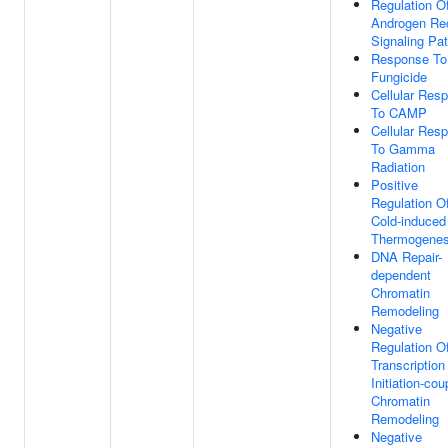
Regulation O
Androgen Re
Signaling Pa
Response To
Fungicide
Cellular Res
To CAMP
Cellular Res
To Gamma
Radiation
Positive
Regulation O
Cold-induced
Thermogenes
DNA Repair-
dependent
Chromatin
Remodeling
Negative
Regulation O
Transcription
Initiation-cou
Chromatin
Remodeling
Negative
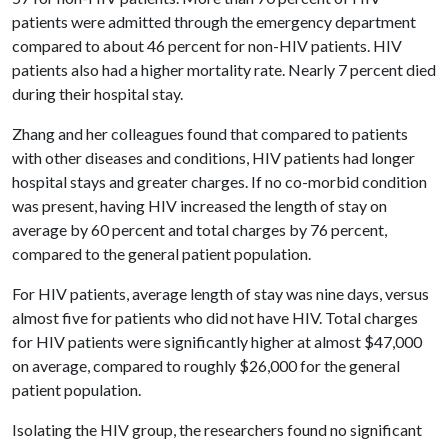
patients were admitted through the emergency department
compared to about 46 percent for non-HIV patients. HIV
patients also had a higher mortality rate. Nearly 7 percent died
during their hospital stay.
Zhang and her colleagues found that compared to patients
with other diseases and conditions, HIV patients had longer
hospital stays and greater charges. If no co-morbid condition
was present, having HIV increased the length of stay on
average by 60 percent and total charges by 76 percent,
compared to the general patient population.
For HIV patients, average length of stay was nine days, versus
almost five for patients who did not have HIV. Total charges
for HIV patients were significantly higher at almost $47,000
on average, compared to roughly $26,000 for the general
patient population.
Isolating the HIV group, the researchers found no significant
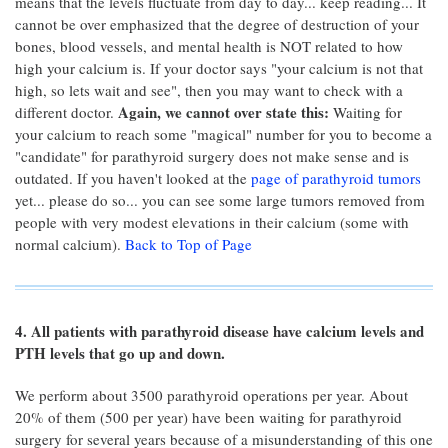
means that the levels fluctuate from day to day... keep reading... It
cannot be over emphasized that the degree of destruction of your
bones, blood vessels, and mental health is NOT related to how
high your calcium is. If your doctor says "your calcium is not that
high, so lets wait and see", then you may want to check with a
Again, we cannot over state this:
different doctor.
Waiting for
your calcium to reach some "magical" number for you to become a
"candidate" for parathyroid surgery does not make sense and is
outdated. If you haven't looked at the
page of parathyroid tumors
yet... please do so... you can see some large tumors removed from
people with very modest elevations in their calcium (some with
normal calcium).
Back to Top of Page
4. All patients with parathyroid disease have calcium levels and
PTH levels that go up and down.
We perform about 3500 parathyroid operations per year. About
20% of them (500 per year) have been waiting for parathyroid
surgery for several years because of a misunderstanding of this one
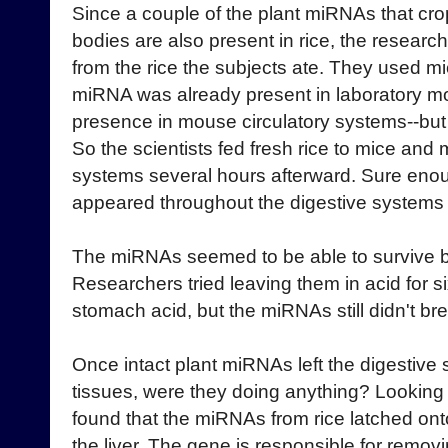
Since a couple of the plant miRNAs that cro
bodies are also present in rice, the resea
from the rice the subjects ate. They used mic
miRNA was already present in laboratory mo
presence in mouse circulatory systems--but t
So the scientists fed fresh rice to mice an
systems several hours afterward. Sure enou
appeared throughout the digestive systems 
The miRNAs seemed to be able to survive b
Researchers tried leaving them in acid for si
stomach acid, but the miRNAs still didn't b
Once intact plant miRNAs left the digestiv
tissues, were they doing anything? Looking 
found that the miRNAs from rice latched onto
the liver. The gene is responsible for remov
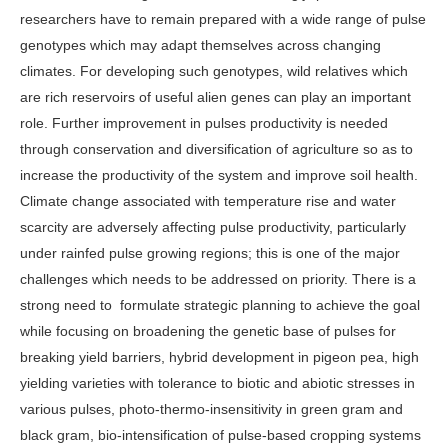
researchers have to remain prepared with a wide range of pulse
genotypes which may adapt themselves across changing
climates. For developing such genotypes, wild relatives which
are rich reservoirs of useful alien genes can play an important
role. Further improvement in pulses productivity is needed
through conservation and diversification of agriculture so as to
increase the productivity of the system and improve soil health.
Climate change associated with temperature rise and water
scarcity are adversely affecting pulse productivity, particularly
under rainfed pulse growing regions; this is one of the major
challenges which needs to be addressed on priority. There is a
strong need to formulate strategic planning to achieve the goal
while focusing on broadening the genetic base of pulses for
breaking yield barriers, hybrid development in pigeon pea, high
yielding varieties with tolerance to biotic and abiotic stresses in
various pulses, photo-thermo-insensitivity in green gram and
black gram, bio-intensification of pulse-based cropping systems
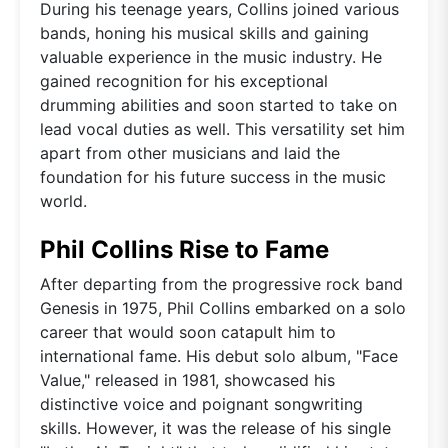
During his teenage years, Collins joined various
bands, honing his musical skills and gaining
valuable experience in the music industry. He
gained recognition for his exceptional
drumming abilities and soon started to take on
lead vocal duties as well. This versatility set him
apart from other musicians and laid the
foundation for his future success in the music
world.
Phil Collins Rise to Fame
After departing from the progressive rock band
Genesis in 1975, Phil Collins embarked on a solo
career that would soon catapult him to
international fame. His debut solo album, "Face
Value," released in 1981, showcased his
distinctive voice and poignant songwriting
skills. However, it was the release of his single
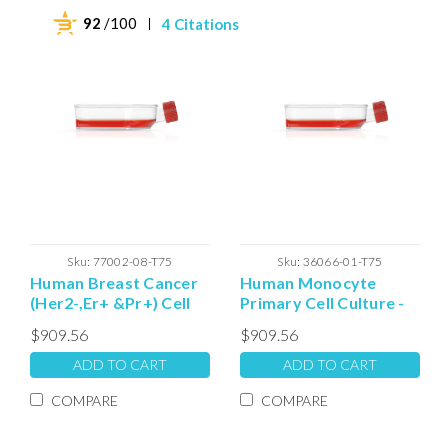
92
/100
4 Citations
Sku:
77002-08-T75
Sku:
36066-01-T75
Human Breast Cancer
Human Monocyte
(Her2-,Er+ &Pr+) Cell
Primary Cell Culture -
Culture - T75 Plated
T75 Plated Cells
$909.56
$909.56
ADD TO CART
ADD TO CART
COMPARE
COMPARE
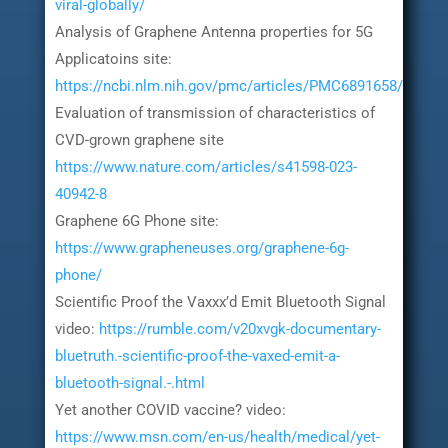
viral-globally/
Analysis of Graphene Antenna properties for 5G
Applicatoins site:
https://ncbi.nlm.nih.gov/pmc/articles/PMC6891658/
Evaluation of transmission of characteristics of
CVD-grown graphene site
https://www.nature.com/articles/s41598-023-
40942-8
Graphene 6G Phone site:
https://www.grapheneuses.org/graphene-6g-
phone/
Scientific Proof the Vaxxx’d Emit Bluetooth Signal
video:
https://rumble.com/v20xvgk-documentary-
bluetruth.-scientific-proof-the-vaxed-emit-a-
bluetooth-signal.-.html
Yet another COVID vaccine? video:
https://www.msn.com/en-us/health/medical/yet-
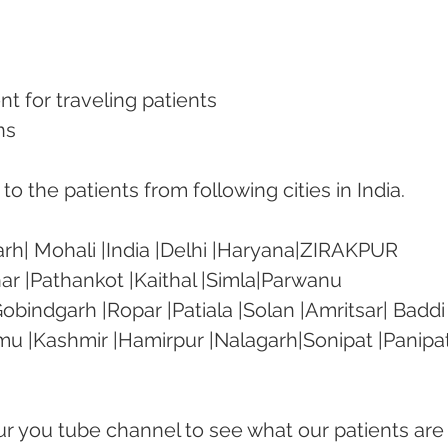
nt for traveling patients
ns
o the patients from following cities in India.
rh| Mohali |India |Delhi |Haryana|ZIRAKPUR 
ar |Pathankot |Kaithal |Simla|Parwanu 
bindgarh |Ropar |Patiala |Solan |Amritsar| Baddi
mu |Kashmir |Hamirpur |Nalagarh|Sonipat |Panipat
our you tube channel to see what our patients are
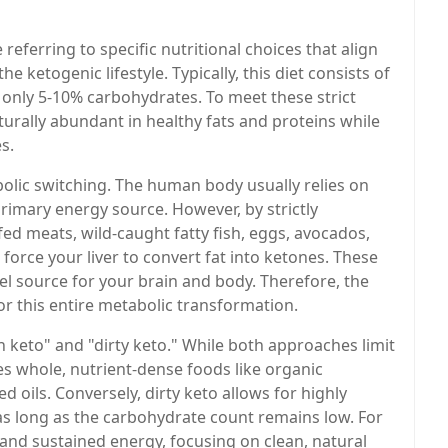
e referring to specific nutritional choices that align
e ketogenic lifestyle. Typically, this diet consists of
 only 5-10% carbohydrates. To meet these strict
turally abundant in healthy fats and proteins while
s.
lic switching. The human body usually relies on
rimary energy source. However, by strictly
d meats, wild-caught fatty fish, eggs, avocados,
force your liver to convert fat into ketones. These
el source for your brain and body. Therefore, the
for this entire metabolic transformation.
n keto" and "dirty keto." While both approaches limit
zes whole, nutrient-dense foods like organic
d oils. Conversely, dirty keto allows for highly
as long as the carbohydrate count remains low. For
 and sustained energy, focusing on clean, natural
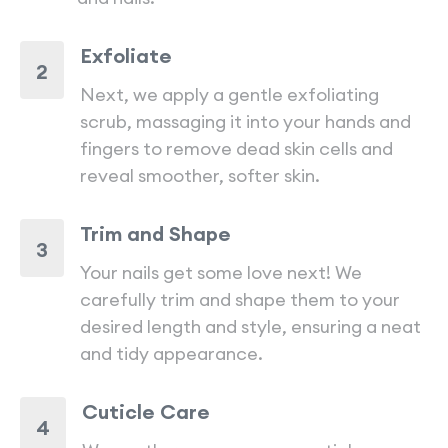
Exfoliate
2
Next, we apply a gentle exfoliating
scrub, massaging it into your hands and
fingers to remove dead skin cells and
reveal smoother, softer skin.
Trim and Shape
3
Your nails get some love next! We
carefully trim and shape them to your
desired length and style, ensuring a neat
and tidy appearance.
Cuticle Care
4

● ● ● ●

_EXERCISE DIRECTIONS_
From the records above, copy only the lines running from the line containing "page of parathyroid tumors" to the line containing "climates. For developing", both ends included. Leave the pictures out.

_OUTPUT FOR THIS EXERCISE_
page of parathyroid tumors
yet... please do so... you can see some large tumors removed from
people with very modest elevations in their calcium (some with
normal calcium).
Back to Top of Page
4. All patients with parathyroid disease have calcium levels and
PTH levels that go up and down.
We perform about 3500 parathyroid operations per year. About
20% of them (500 per year) have been waiting for parathyroid
surgery for several years because of a misunderstanding of this one
Since a couple of the plant miRNAs that cro
bodies are also present in rice, the resea
from the rice the subjects ate. They used mic
miRNA was already present in laboratory mo
presence in mouse circulatory systems--but t
So the scientists fed fresh rice to mice an
systems several hours afterward. Sure enou
appeared throughout the digestive systems 
The miRNAs seemed to be able to survive b
Researchers tried leaving them in acid for si
stomach acid, but the miRNAs still didn't b
Once intact plant miRNAs left the digestiv
tissues, were they doing anything? Looking 
found that the miRNAs from rice latched onto
the liver. The gene is responsible for remov
researchers have to remain prepared with a wide range of pulse
genotypes which may adapt themselves across changing
climates. For developing such genotypes, wild relatives which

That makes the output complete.